To minimize impact caused by concurrent access, I've changed approach. Instead of using single queue per worker, I've used two queues. One, called input queue, received incoming tasks. Second, called worker queue, were processed by worker thread. Once worker queue is emptied, worker atomically swaps input queue and work queue and starts processing new work queue.

This approach somewhat improved performance, as there almost no time when more than one threads access each queue and work queue is exclusively accessed by worker. Nevertheless, difference was rather small, as both queues need to be concurrent with all relevant overhead.

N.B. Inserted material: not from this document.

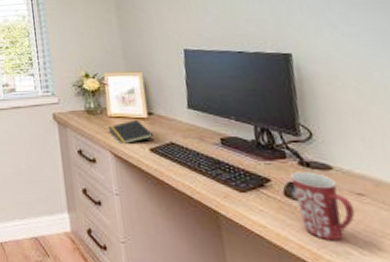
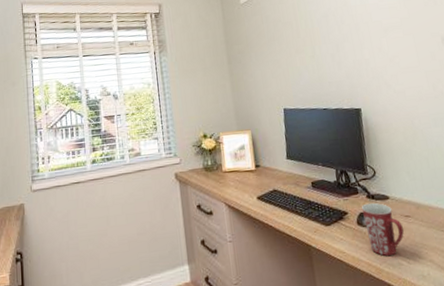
notepad: present [108,119,154,143] -> none [223,172,261,195]

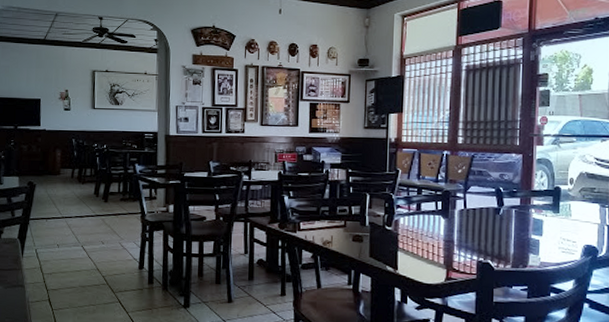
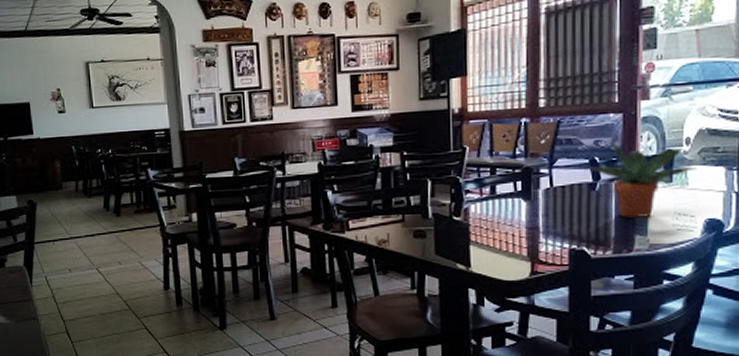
potted plant: none [492,175,579,240] -> present [585,141,698,218]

Replacing Queue With ... Stack!

While last approach didn't provide significant performance improvement, it allowed to look on the processing at different angle: queues are not used as queues anymore. Instead input queue is just a temporary storage for incoming tasks. But such a storage shouldn't be a queue, so it's possible to use simpler data structure with lower concurrent access overhead. It appeared that such a structure already exists (although is not a part of Java Standard Library). The structure is called Treiber Stack and has very low concurrent access overhead since adding element to stack is just one Compare-And-Swap operation. But there is one additional advantage: internally data stored in simple linked list which can be accessed directly, without any concurrency mechanisms. Of course only if we can guarantee that access is performed within single thread at a time.
The structure has one disadvantage though - since this is stack and data accessed in Last-In-First-Out (LIFO) order, tasks get processed in reverse order in comparison to submission. This might not be an issue, but might result to some unfairness in regard to tasks added first. Fortunately this can be fixed easily as reversing linked list is very simple and can be done in place.
Final structure looks so:

public class StackingCollector<T> {
    private final AtomicReference<Node<T>> head = new AtomicReference<>();

    private StackingCollector() {}

    public static <T> StackingCollector<T> stackingCollector() {
        return new StackingCollector<>();
    }

    public void push(final T action) {
        final var newHead = new Node<>(action);
        Node<T> oldHead;

        do {
            oldHead = head.get();
            newHead.nextNode = oldHead;
        } while (!head.compareAndSet(oldHead, newHead));
    }

    public boolean swapAndApplyFIFO(final Consumer<T> consumer) {
        //Note: this is very performance critical method, so all internals are inlined
        Node<T> head;

        //Detach stored data from head
        do {
            head = this.head.get();
        } while (!this.head.compareAndSet(head, null));

        //Reverse list
        Node<T> current = head;
        Node<T> prev = null;
        Node<T> next = null;

        while(current != null) {
            next = current.nextNode;
            current.nextNode = prev;
            prev = current;
            current = next;
        }

        final var hasElements = prev != null;

        //Process elements
        while (prev != null) {
            consumer.accept(prev.element);
            prev = prev.nextNode;
        }

        return hasElements;
    }

    static final class Node<T> {
        public T element;
        public Node<T> nextNode;

        public Node(final T element) {
            this.element = element;
        }
    }
}

The usage is very simple: push data via push method and from time to time call swapAndApplyFIFO() which processes already collected elements. Note that push and swapAndApplyFIFO() do not contend once head is detached, so new data can be pushed while previously collected data processed.

The StackingCollector replaces both working queues in the executor and whole architecture now looks so:

This is mostly similar to initial diagram with queue per worker except there is no simultaneous access to data. Once
swapAndApplyFIFO() replaces stack head, it gets exclusive access to collected data, so it can process elements without any synchronization overhead.